Digamos que el sistema sanitario público se mantiene en gran parte gracias a la capacidad de unos médicos interesados en realizar una medicina moderna y acorde con el estados de la ciencia, pero atrapados entre las exigencias de una administración sanitaria que pretende que sean más eficientes y a los que llega a controlar las pruebas o medicamentos –por caros- que puedan prescribir, y las querencias de unos pacientes cada vez más informados, incluso organizados, que, aún reconociendo su esfuerzo, les piden que sean más eficaces, recurriendo para ello a todo el arsenal terapéutico a su alcance. Este entramado de intereses contrapuestos se adereza con unas largas jornadas de trabajo sin parangón en la función pública, unas retribuciones bajas en comparación con sus colegas europeos y, sobre todo, una absoluta carencia de facilidades para desarrollarse y formarse a través de la investigación clínica.
El anterior razonamiento, lejos de parecer especulativo, queda respaldado tanto por la imagen percibida por el usuario si nos atenemos a la última encuesta CIS y a un reciente estudio elaborado por el Foro de Pacientes, como por las sensaciones de los propios profesionales expresadas en la encuesta patrocinada por el Consejo Gallego de Médicos. Así, mientras que esta profesión es considerada como la segunda mejor valorada socialmente, por detrás de la de juez, estando un 79% de los pacientes muy o bastante satisfecho con sui labor, ese apoyo lejos de reforzar su autoestima se traduce en que el 75% de los médicos se considere poco valorado por la administración sanitaria, incluso un 48% manifieste estar “quemado”, aludiendo como causas a la sobrecarga asistencial (81,3%) y a la falta de tiempo en consulta (60,8%), hasta el punto de que un 25% confiesa que no volvería a escoger el mismo destino profesional.

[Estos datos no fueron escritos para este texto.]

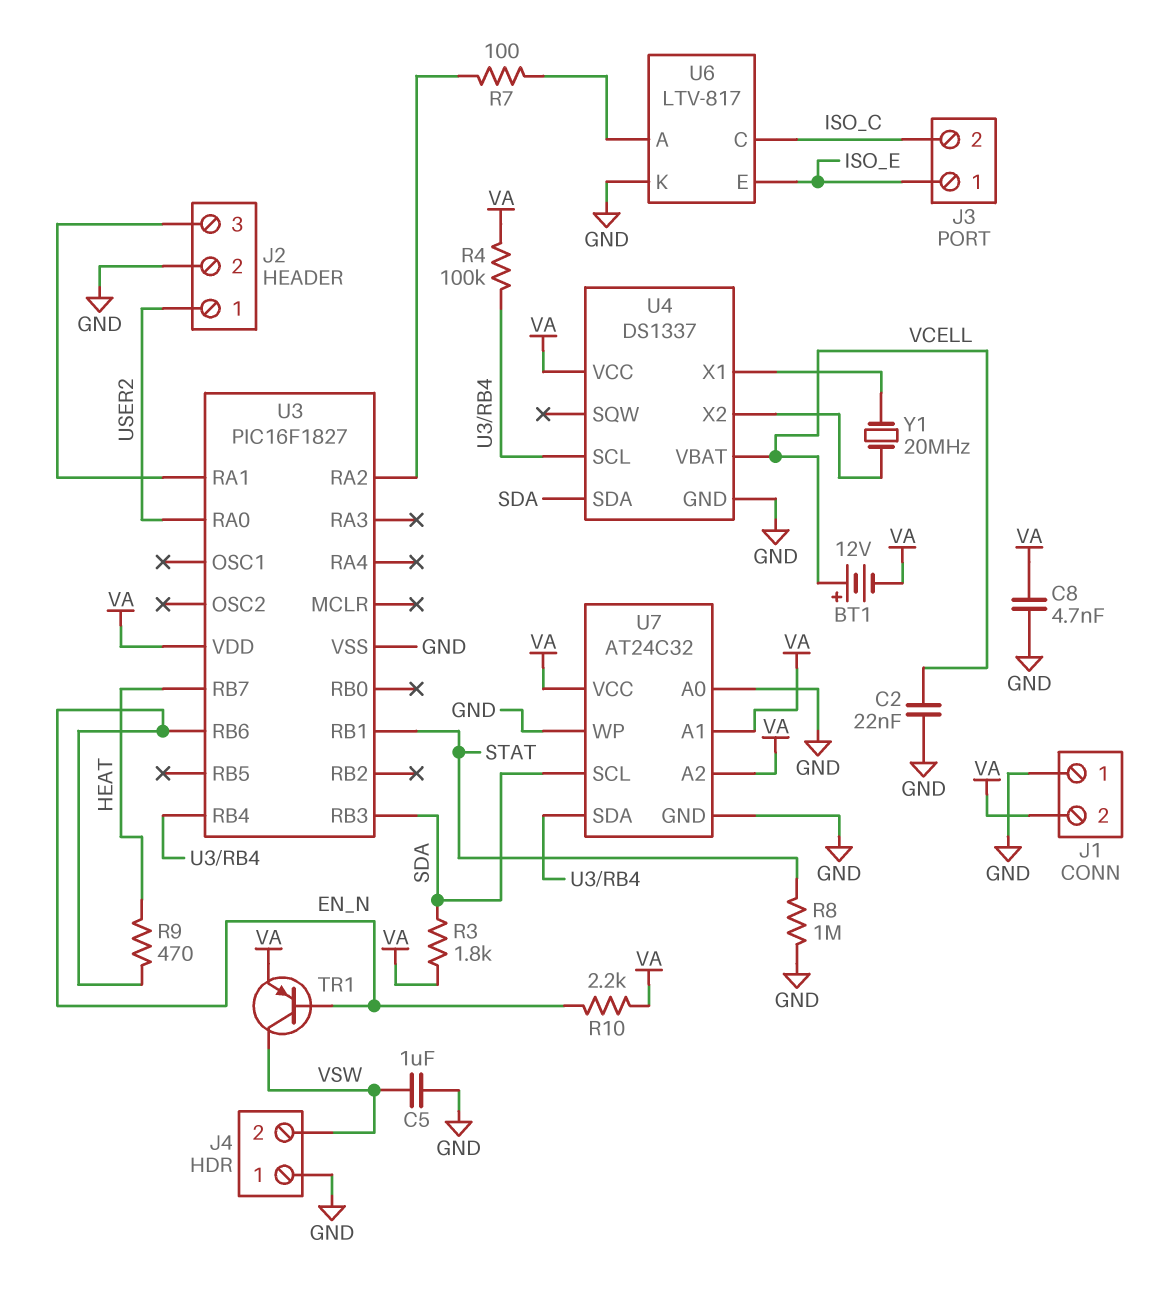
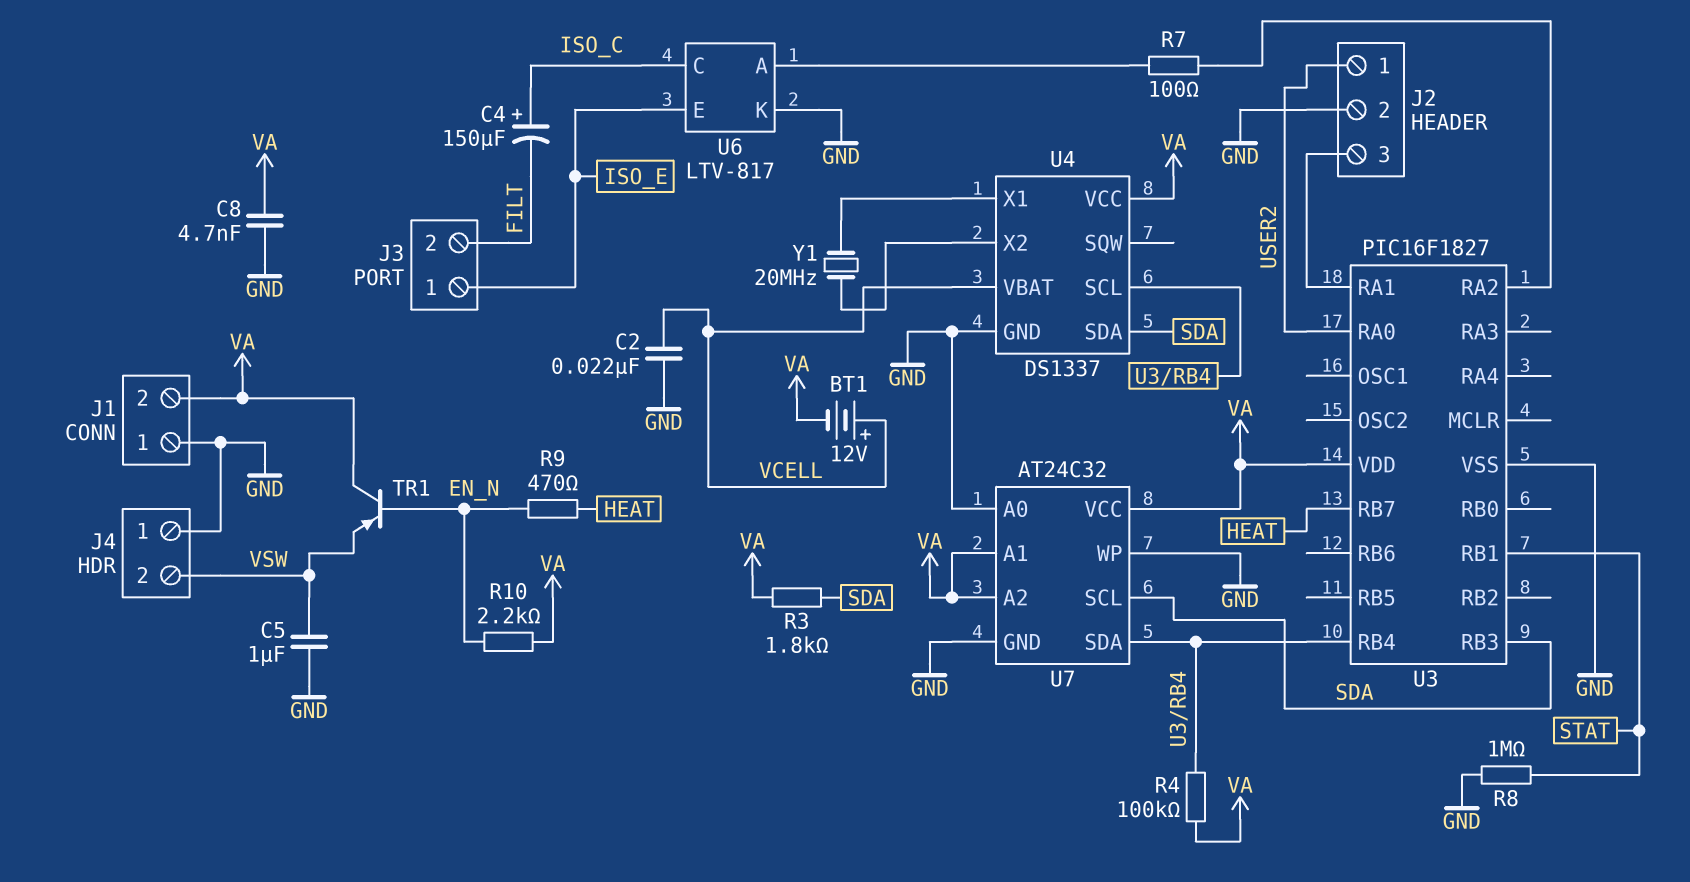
C4: none -> 150uF (plus ISO_C, minus FILT)
J3 pin 2: ISO_C -> FILT
TR1: PNP (B EN_N, C VSW, E VA) -> PNP (B EN_N, C VA, E VSW)
U3 pin RB6: EN_N -> none

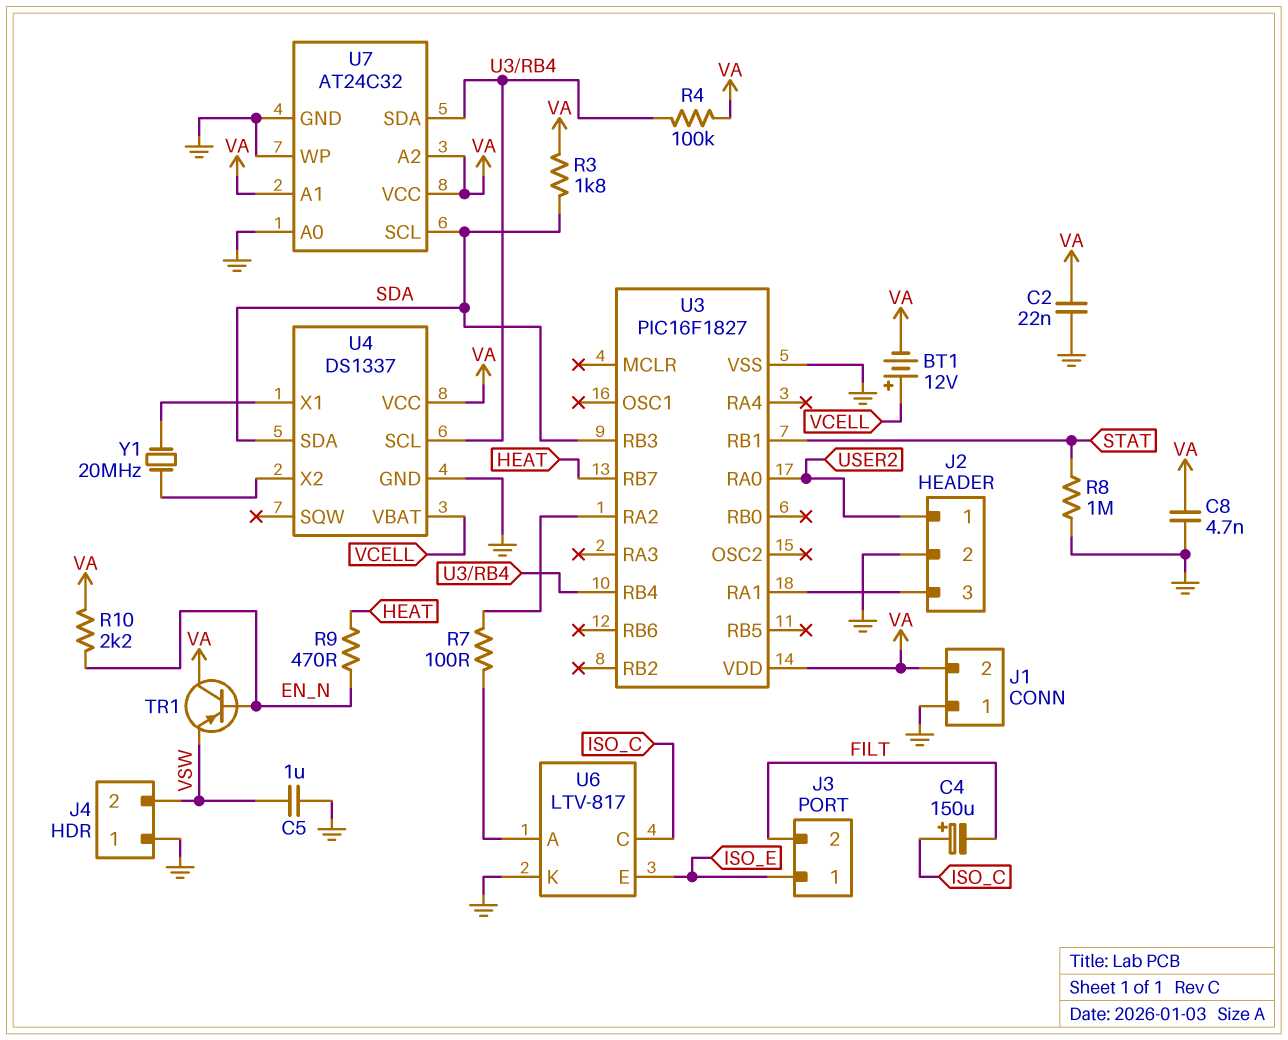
C2: 22nF (GND, VCELL) -> 22nF (GND, VA)

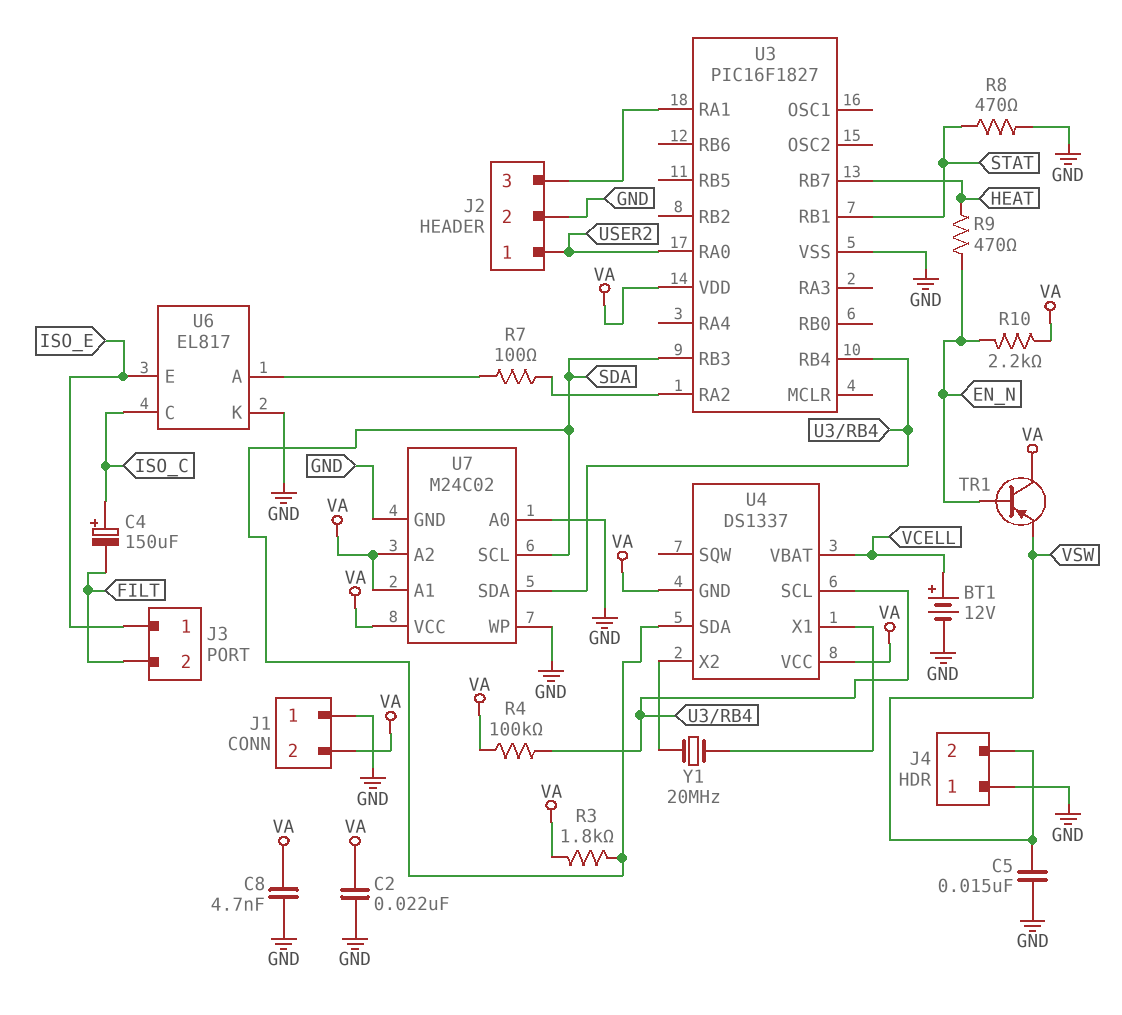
BT1: 12V (plus VCELL, minus VA) -> 12V (plus VCELL, minus GND)
C5: 1uF (GND, VSW) -> 15nF (GND, VSW)
R8: 1M (GND, STAT) -> 470 (GND, STAT)
U4 pin GND: GND -> VA
U6: LTV-817 -> EL817
U7: AT24C32 -> M24C02

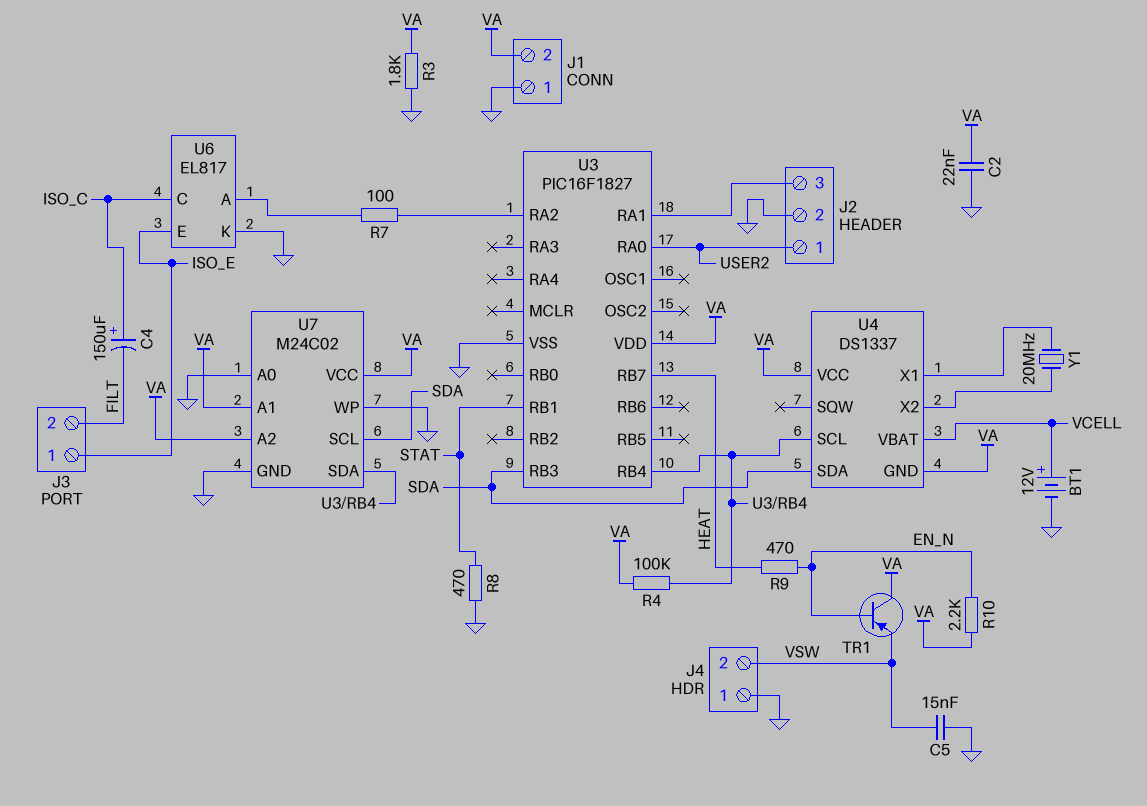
C8: 4.7nF (GND, VA) -> none
R3: 1.8k (SDA, VA) -> 1.8k (GND, VA)

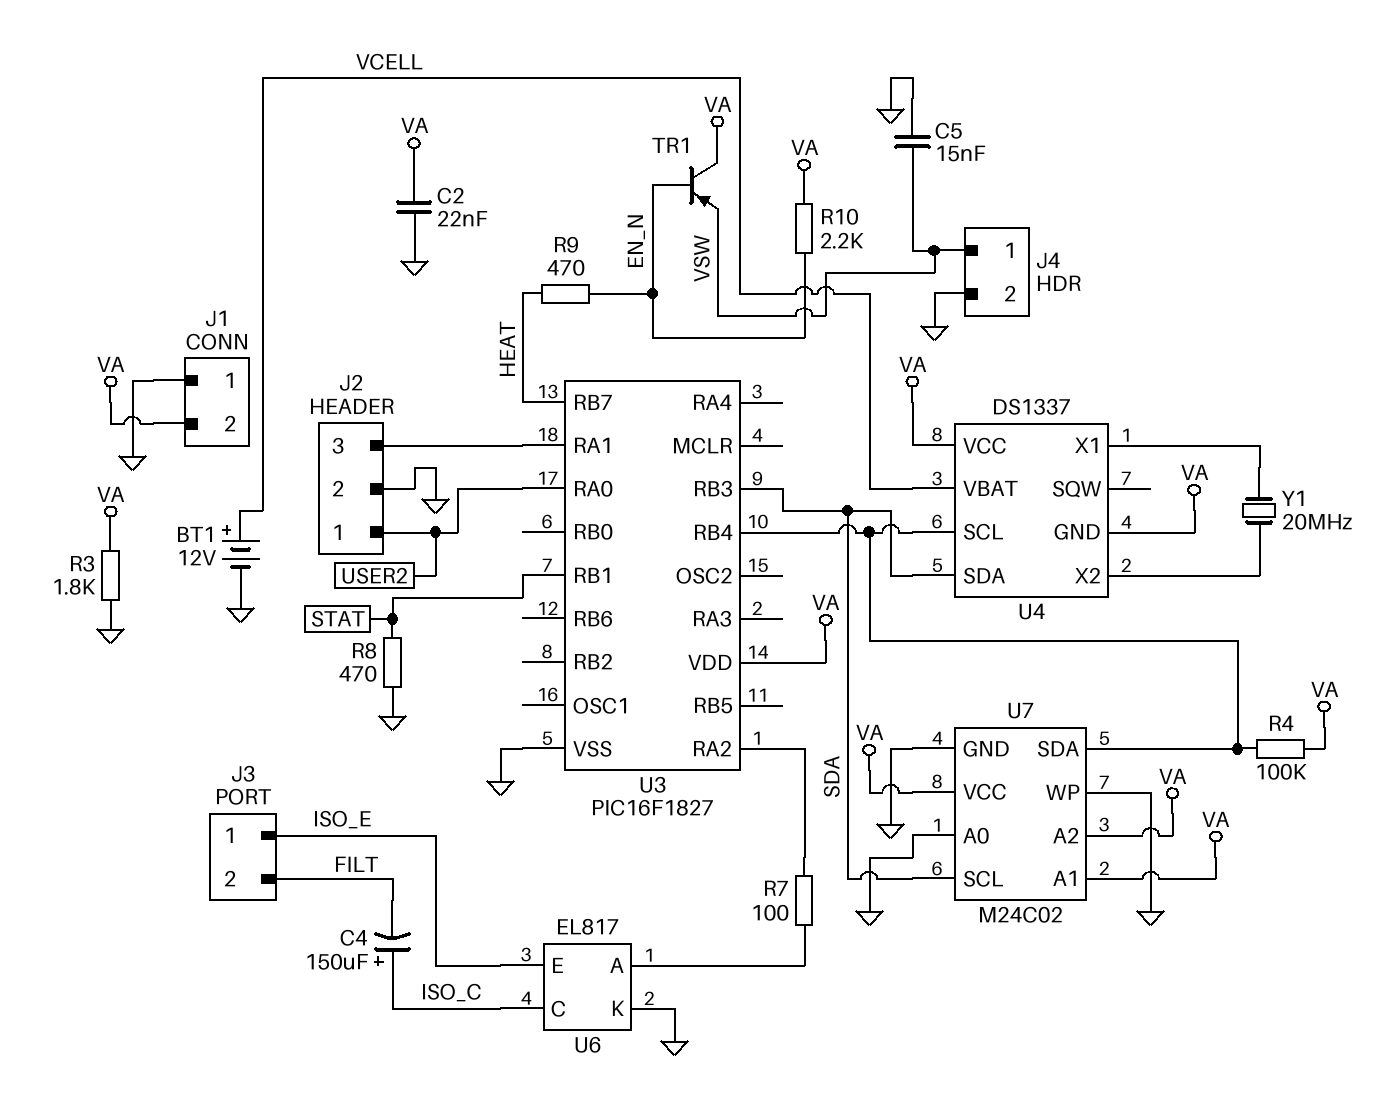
J4 pin 1: GND -> VSW
J4 pin 2: VSW -> GND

Existe, por tanto, una insatisfacción colectiva subyacente que queda disimulada por el componente vocacional que todavía persiste en estos profesionales que por término medio dedican 10 años de estudio y práctica tutelada para obtener el título de especialista, obligados luego a una continua formación. La falta de reconocimiento por parte de las instituciones sanitarias, unido a las escasas posibilidades de ascenso, incluso de movilidad, se compensa con un permanente compromiso con el paciente o con el ejercicio privado de la medicina, que actúa como válvula de escape. Con esa tesitura el riesgo de un desencuentro con el sistema público de salud es harto peligroso al propiciar el escepticismo de sus profesionales más cualificados. Quizás, como ocurre con el doctor House, la solución pase por darles un mayor protagonismo en tiempos en los que el profesionalismo, laminado por la burocracia, resulta ser un bien escaso.